How to deal with threat of suicide
Q.What is your message to teens who are feeling sad, who feel alone and are struggling, and who have considered taking their life? I know someone who committed suicide, and it really upset me. Why?
Mary Jo’s response: Your question raises a very important issue. I’m pleased you asked me to address it. Suicide is a huge topic, and I’ll do my best to cover it. My direct response to your question is: Each person is a person of worth. If teens feel sad, alone, are struggling or are considering suicide, I want them to know their worth. Each young person offers a unique contribution to life. Each teen is meant to be here. I honor the individuality of a young person. Depression and suicidal thoughts are to be taken seriously. I would connect and then seek help.
Are you feeling sad or alone? Let’s meet right away if you are. When young people express the feelings you discuss, I meet with them and their families to do an assessment and refer immediately to a mental health professional who can follow through with counseling. My schedule is tight; the commitment necessary to follow a troubled teen long-term isn’t feasible, and I don’t take such a commitment lightly. I will continue to meet with a teen, but not in place of a therapeutic relationship. If a young person fractured a limb, I’d provide support, but I would still refer to an orthopedic specialist.
Many teens feel alone or sad. Adolescence can be a time of pressure, of roller-coaster emotions, and of sorting out relationships with family and friends. Considering suicide is different from typical adolescent mood swings. The Centers for Disease Control lists suicide as the third leading cause of death among young people between 10 and 19, following unintentional injuries and homicide.
I believe prevention is the best way to address youth suicide. Some young people are at higher risk for suicide than others. These situations are associated with increased suicide risk:
• History of previous suicide attempts
• Family history of suicide
• History of depression or other mental illness
• Alcohol or drug abuse
• Stressful life event or loss
• Easy access to lethal methods (like firearms)
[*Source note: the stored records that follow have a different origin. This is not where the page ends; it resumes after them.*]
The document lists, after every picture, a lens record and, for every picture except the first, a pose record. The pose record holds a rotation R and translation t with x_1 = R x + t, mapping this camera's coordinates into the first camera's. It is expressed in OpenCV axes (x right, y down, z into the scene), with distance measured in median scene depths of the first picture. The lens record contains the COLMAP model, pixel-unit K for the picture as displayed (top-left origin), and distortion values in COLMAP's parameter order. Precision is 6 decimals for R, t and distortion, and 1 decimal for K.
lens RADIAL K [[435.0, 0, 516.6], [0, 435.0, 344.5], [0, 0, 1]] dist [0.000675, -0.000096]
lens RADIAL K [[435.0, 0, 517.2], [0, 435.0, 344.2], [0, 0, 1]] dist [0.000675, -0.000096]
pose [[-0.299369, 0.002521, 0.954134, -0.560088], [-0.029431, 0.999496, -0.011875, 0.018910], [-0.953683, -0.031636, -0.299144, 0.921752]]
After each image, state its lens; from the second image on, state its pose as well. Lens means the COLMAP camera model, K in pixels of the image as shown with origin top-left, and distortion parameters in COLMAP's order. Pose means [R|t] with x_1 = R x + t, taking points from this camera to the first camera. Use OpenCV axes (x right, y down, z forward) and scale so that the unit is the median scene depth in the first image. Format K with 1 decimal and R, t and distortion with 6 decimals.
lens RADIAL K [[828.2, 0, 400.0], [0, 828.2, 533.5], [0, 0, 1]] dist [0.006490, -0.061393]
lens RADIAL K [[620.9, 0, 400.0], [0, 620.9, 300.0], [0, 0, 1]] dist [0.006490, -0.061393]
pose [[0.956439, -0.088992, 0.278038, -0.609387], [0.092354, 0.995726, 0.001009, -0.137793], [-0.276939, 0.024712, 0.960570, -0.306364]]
• Exposure to the suicidal behavior of others
• Family stress/dysfunction
• Feelings of isolation
Let’s look at isolation. One-fourth of all students from elementary age through high school experience bullying or harassment at school because of their race, ethnicity, gender or gender identity, disability, religion or sexual orientation. Young people who feel different and are not included are at higher risk. LGBT (lesbian, gay, bisexual, transgender) students or young people questioning their sexuality are at higher risk for suicide than their heterosexual peers.
I believe bullying-prevention programs help schools recognize bullying behavior and prevent it. I’m a certified Olweus Bullying Prevention Program trainer and can help schools institute this district-wide program. Many researchers believe the presence of a Gay-Straight Alliance in a school decreases bullying for all youth.
Here are some warning signs of possible suicide:
• Suicidal threats (direct or indirect statements, for example, “It would be better if I was dead.”)
• Suicide notes or plans
• Prior suicidal behavior
• Making final arrangements (for example, giving away prized possessions, discussing funeral plans)
• Preoccupation with death
• Changes in behavior, appearance or expressed feelings
If you or any other teen is considering suicide, please tell someone. The National Suicide Prevention Lifeline is available at 1-800-273-TALK (1-800-273-8255). Locally the Washington County Crisis Line (1-877-225-3567) provides 24-hour emergency mental health service. If a friend shows signs of suicide, get help from an adult immediately, even if your friend asks you to stay silent. Your friend may be angry at first, but in the long run you will help save a life. Do not try to handle something this serious alone. I am incredibly proud of our Peer Educators and Peer Leaders, but I stress their roles during trainings and at meetings. I don’t believe young people should be peer counselors; taking on the role of a mental health professional is not safe. Counselors have extensive training and know how to provide a therapeutic response to suicidal thoughts.
Let’s be practical. What should you do if a friend appears at risk for suicide?
• Try to stay calm.
• Ask directly if your friend is thinking about suicide.
• Get help from an adult – a parent, grandparent, teacher, school counselor, coach, pastor or other trusted adult.
• Do not judge.
• Reassure. There is help, and this feeling will not last forever.
Adults interested in suicide prevention can find many resources online. Substance Abuse and Mental Health Services Administration offers a free download of “Preventing Suicide: A Toolkit for High School” at http://store.samhsa.gov/product/SMA12-4669.
Suicide often causes a unique type of grief. Loved ones may feel lost, confused, and even betrayed. The question “Why?” echoes. Family and friends may blame themselves and wonder how the suicide could have been prevented. If you know someone who committed suicide, it’s important to seek support for yourself. Prevention is not always possible, and it’s not your fault. Thanks for caring.